START RAW DATA
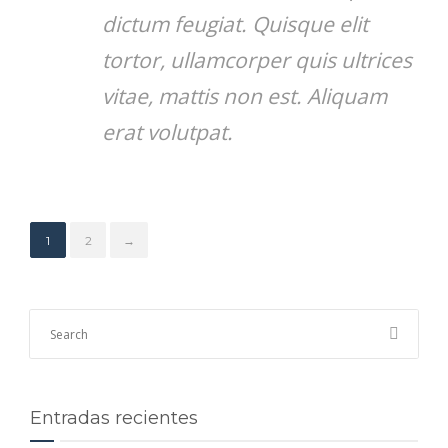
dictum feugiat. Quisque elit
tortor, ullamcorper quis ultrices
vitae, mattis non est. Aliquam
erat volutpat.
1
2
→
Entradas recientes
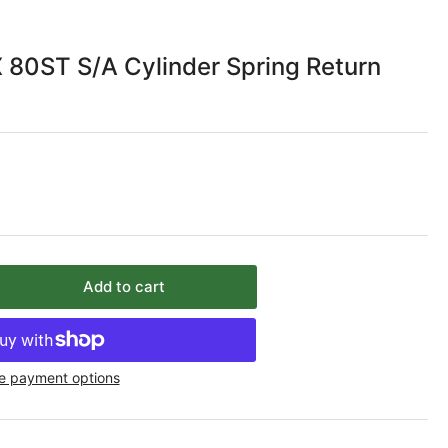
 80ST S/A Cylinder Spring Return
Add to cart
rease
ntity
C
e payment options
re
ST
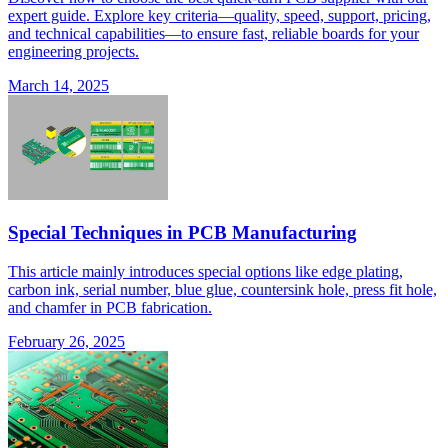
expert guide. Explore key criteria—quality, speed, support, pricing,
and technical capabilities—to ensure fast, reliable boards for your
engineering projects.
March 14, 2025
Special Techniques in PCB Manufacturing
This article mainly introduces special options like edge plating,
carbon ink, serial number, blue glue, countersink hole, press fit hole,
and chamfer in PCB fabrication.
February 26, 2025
END RAW DATA
START RAW DATA
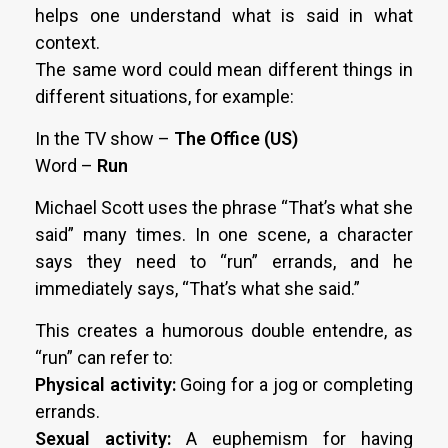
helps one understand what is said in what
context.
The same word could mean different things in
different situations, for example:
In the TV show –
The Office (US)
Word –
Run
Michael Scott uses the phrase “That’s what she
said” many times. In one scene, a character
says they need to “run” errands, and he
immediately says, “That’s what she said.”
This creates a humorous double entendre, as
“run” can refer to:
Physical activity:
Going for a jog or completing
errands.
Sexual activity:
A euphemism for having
END RAW DATA
▸ WHAT TO WORK ON: From the records above, retype only the lines starting at the line that contains "Michael Scott uses" and ending at the line that contains "A euphemism for having", both included.

▸ RESPONSE AREA:
Michael Scott uses the phrase “That’s what she
said” many times. In one scene, a character
says they need to “run” errands, and he
immediately says, “That’s what she said.”
This creates a humorous double entendre, as
“run” can refer to:
Physical activity:
Going for a jog or completing
errands.
Sexual activity:
A euphemism for having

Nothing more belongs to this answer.